Monday, December 29, 2014

[EXCEL] How to Design Entrainment Separation Vessels / Gravity Deacanter

A Knockout drum with a mist eliminator is common whenever a process requires entrained droplets to be separated from a vapor stream. A simple knockout drum (no mist eliminator) will remove droplets larger than about 380 microns by gravity settling M. generally gravity settling removes more than 90% of the liquid entering the vessel .However the remaining droplets smaller than 380 microns can be a significant problem for a downstream unit. A mist eliminator in the top of the knockout drum will remove the remaining droplets down to a diameter of 6 microns or less, depending on the type of mist eliminator. A knockout drum with mist eliminator can achieve an overall efficiency of 99.99% liquid removal.

Knockout Drum Configurations

Knockout drums may be oriented vertically or horizontally. In both types, the mist eliminator may also be oriented vertically or horizontally. For a vertical mist eliminator (horizontal vapor flow), the drainage flow is cross-current, whereas for vertical upflow the drainage flow is counter-current. Because cross-current flow results in less liquid holdup, a vertical mist eliminator can be operated at a higher vapor loading without reentrainment (depending on the liquid load and on the height).

A horizontal entrainment separation vessel can also be designed to operate as a droplet coalesce. In this case, the mist eliminator operates beyond the reentrainment load. Large, coalesced droplets blow off the down stream side of the mist eliminator and either settle by gravity or are collected by a vane type mist eliminator.


A preliminary analysis may suggest that a horizontal knockout vessel may reduce cost.

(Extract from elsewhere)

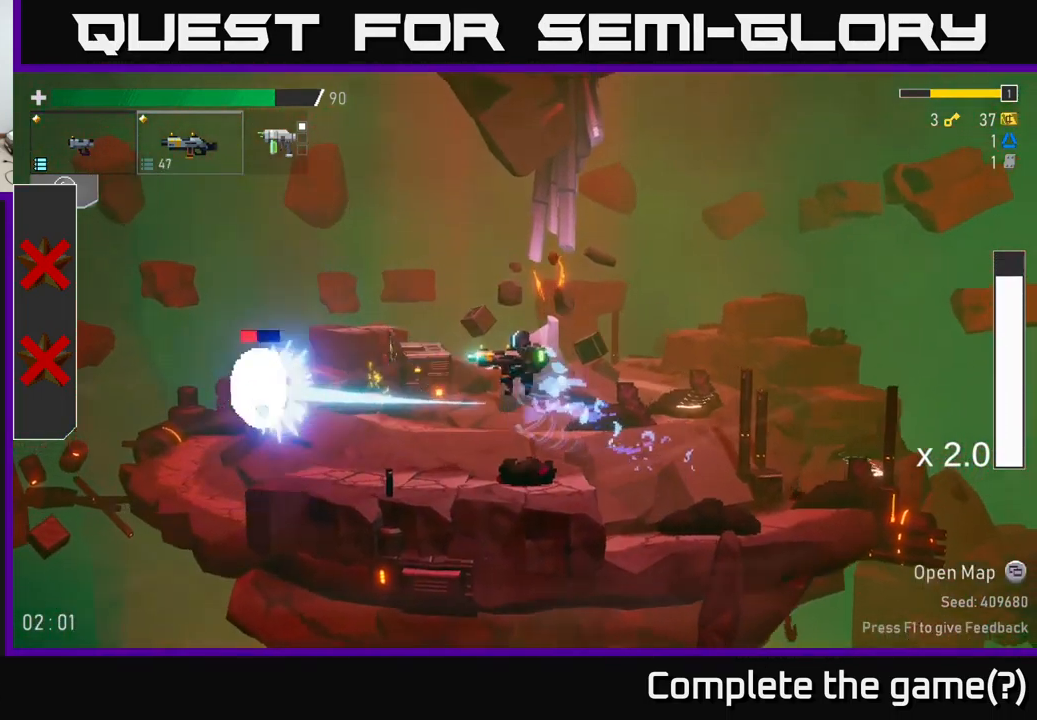
{"buttons": [], "left_stick": "center", "right_stick": "center", "events": [[50, "left_stick", "center"], [150, "R2", "down"], [300, "R2", "up"]]}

In the final analysis, however, many factors should be evaluated to arrive at the decision between a horizontal versus a vertical vessel.

Design Load Factor

The key design variable for entrainment separation vessels is a vapor load factor, first derived by souders and brown for predicting flooding in distillation columns (2). The derivation is based on the force balance calculation on a droplet falling through a vapor.

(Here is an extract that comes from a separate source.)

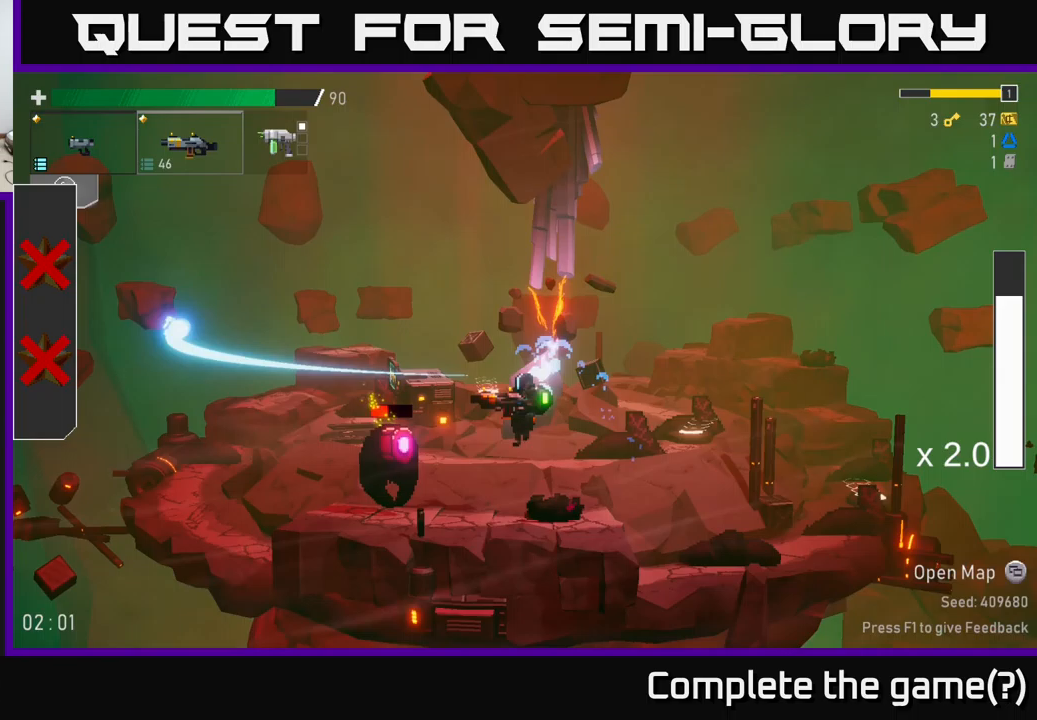
{"buttons": [], "left_stick": "down", "right_stick": "center", "events": [[133, "R2", "down"], [233, "R2", "up"], [267, "left_stick", "down"], [317, "R2", "down"], [467, "R2", "up"]]}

The Souders-brown vapor load factor is :
Fv1 = Vv * (ρV/(ρL-ρV))^.5

This vapor load factor is also referred to as a K factor for purposes of determining the flux cross section area of a mist eliminator or knockout drum. Typically, .3 to .35 ft/sec is used as design K factor for entrainment separation vessel.

By expressing vapor loading in terms of the Souders-Brown transformation, a design variable is created which is largely independent of the system variable (molecular weight, density, pressure, temperature, viscosity, surface tension etc). this combined variable vapor load factor correlates buoyancy and differential inertial effects for a wide range of liquid/vapor systems. A similar design variable, designated Fs is also used for Liquid/Vapor systems. Fs accounts for vapor inertial effects but not buoyancy effects or differential inertial effects.

Fs is defined as :
Fs = Vv * (ρV)^0.5

In hydrocarbon liquid/vapor systems at a pressures higher than approximately 120 Psia, system load factors less than 0.35 ft/sec should be used as the design basis. Droplet terminal velocity departs significantly from Stoke’s Law as the system approaches the critical point. The main reason is that the interfacial tension decreases (approaches zero at the critical point ). Another reason is that the density difference (liquid-vapor) approaches zero.

Knockout Drum Design

A knockout drum (vertical or horizontal) is typically sized for a system load factor of 0.3 to 0.35 ft/sec. However, because of the need for a mist eliminator support ring, and because of roundup to the next standard vessel diameter, vertical knockout drums typically have a design system load of 0.25 to 0.30 ft/sec. They typically operate between 0.20 and 0.35 ft/sec vapor load factor (3,4). If other constraints, such as space or cost, require a smaller vessel diameter, a design load factor of 0.45 ft/sec may be used; the result is  a reduced margin of safety and an increased entrainment load on the mist eliminator.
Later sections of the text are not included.